Alright with the way below it is extracting only referring url like this
the extraction code :
foreach (HtmlNode link in hdDoc.DocumentNode.SelectNod
I can do it with checking the url whether containing http and if not add the domain value
That's what you should do.

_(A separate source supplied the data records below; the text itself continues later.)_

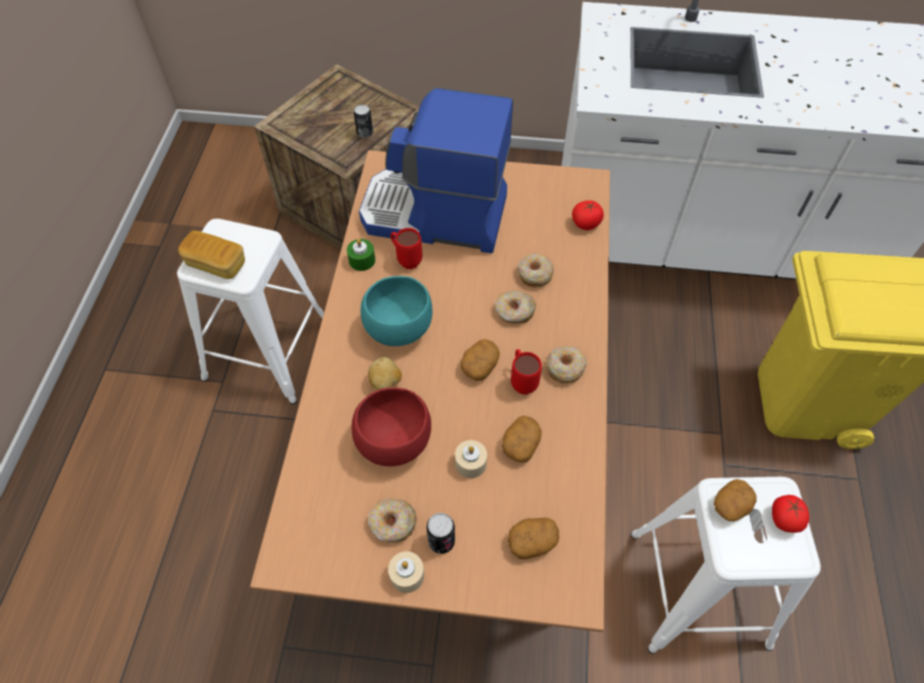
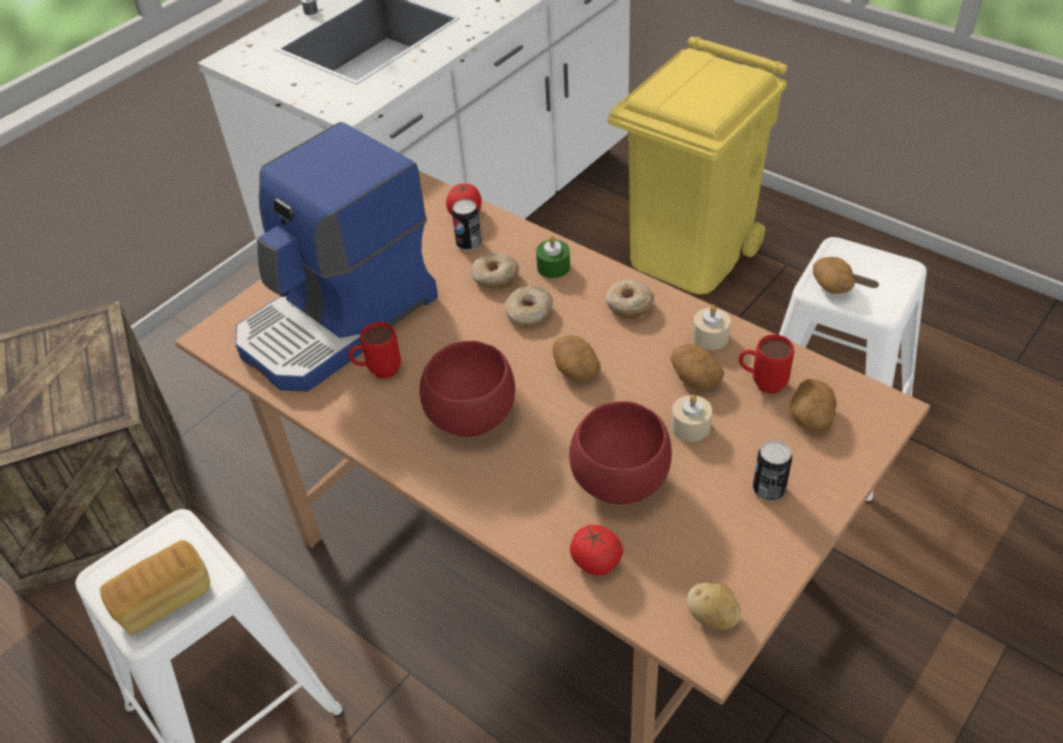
camera: 55 degrees left, 10 degrees down
(362, 260) = (341, 412): green candle -> green candle (553, 267)
(365, 133) = (88, 372): can -> can (469, 243)
(386, 382) = (535, 458): potato -> potato (713, 617)
(392, 524) = (722, 524): donut -> none
(398, 328) = (469, 417): turquoise bowl -> red bowl
(407, 575) = (792, 535): beige candle -> beige candle (710, 337)
(522, 381) = (620, 344): red mug -> red mug (761, 383)
(784, 519) = (864, 260): tomato -> tomato (595, 561)

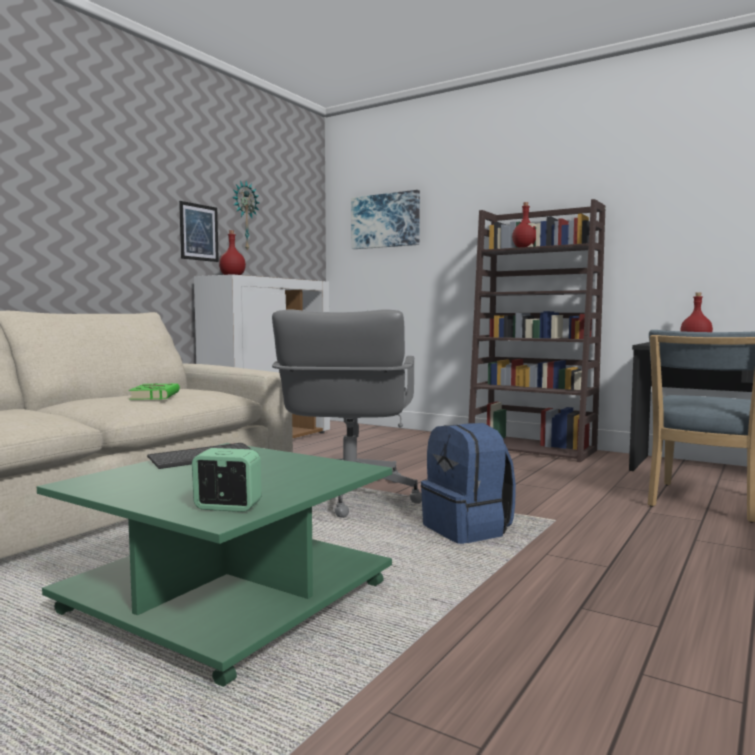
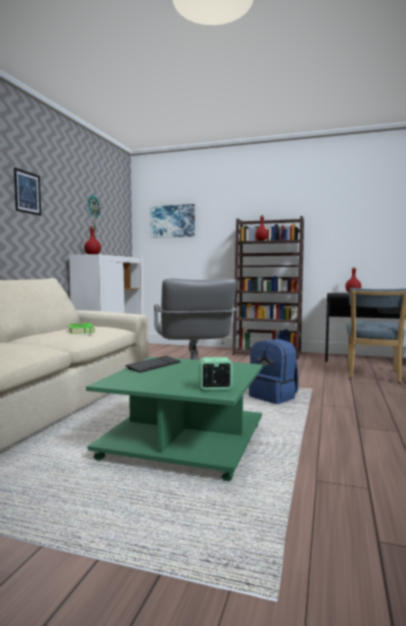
camera: 15 degrees left, 0 degrees up
(199, 232) = (70, 226): picture -> picture (27, 192)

Html Agility Pack has nothing to help you with this:
var url = new Uri(
new Uri(baseUrl).GetLeftPart(UriPartial.Path),
link.Attributes["href"].Value)
);
Assuming you have the original url, you can combine the parsed url something like this:
// The address of the page you crawled
var baseUrl = new Uri("http://example.com/path/to-page/here.aspx");
// root relative
var url = new Uri(baseUrl, "/Login.aspx");
Console.WriteLine (url.AbsoluteUri); // prints 'http://example.com/Logon.aspx'
// relative
url = new Uri(baseUrl, "../foo.aspx?q=1");
Console.WriteLine (url.AbsoluteUri); // prints 'http://example.com/path/foo.aspx?q=1'
// absolute
url = new Uri(baseUrl, "http://stackoverflow.com/questions/7760286/");
Console.WriteLine (url.AbsoluteUri); // prints 'http://stackoverflow.com/questions/7760286/'
// other...
url = new Uri(baseUrl, "javascript:void(0)");
Console.WriteLine (url.AbsoluteUri); // prints 'javascript:void(0)'
Note the use of AbsoluteUri
and not relying on ToString()
because ToString
decodes the URL (to make it more "human-readable"), which is not typically what you want.